We saw two other documentaries at the Boston Palestine Film Festival. “The Kingdom of Women” tells the story of the women who rebuilt their refugee village in southern Lebanon after it was destroyed in the Israeli invasion and the men were detained by Israel. “We Were Communists” is the story of four men now in their forties who were teens when they joined the Communist Party, generally because their fathers had jointed it as the social justice party for all elements of society, and found themselves fighting to resist, first, the Israeli invasion and then to oppose any other Lebanese faction that their leaders told them to fight. Twenty-five years later they think Lebanon still has a long way to go to get beyond factionalism.

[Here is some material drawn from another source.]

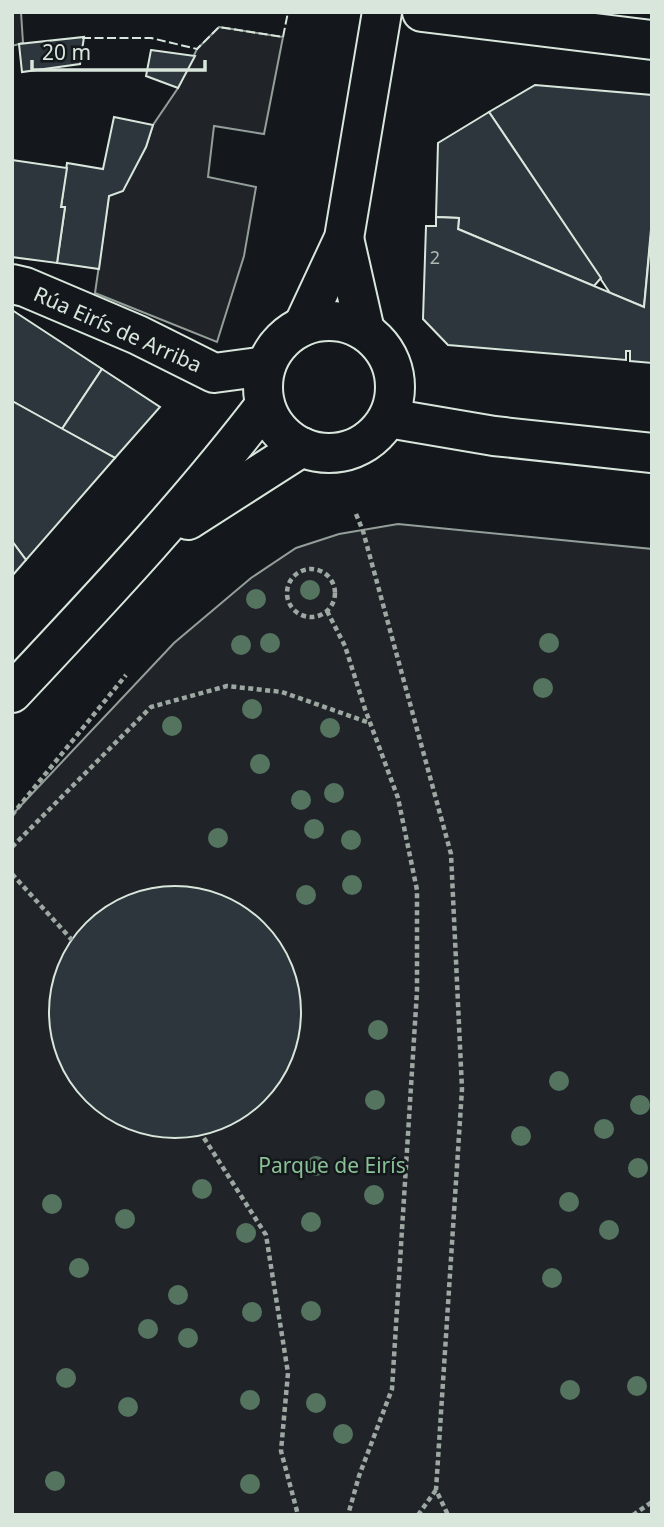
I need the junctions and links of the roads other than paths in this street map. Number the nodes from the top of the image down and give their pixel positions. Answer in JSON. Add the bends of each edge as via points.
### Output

There were at least a dozen other films I would have liked to see. The Boston Palestine Film Festival deserves more coverage than it gets from local news media, particularly the major players such as the Globe, a point that has to be made by somebody other than me since I’m guilty of association there. The films presented there are certainly worthy of a look by anyone who cares about our country’s continued involvement in the Middle East.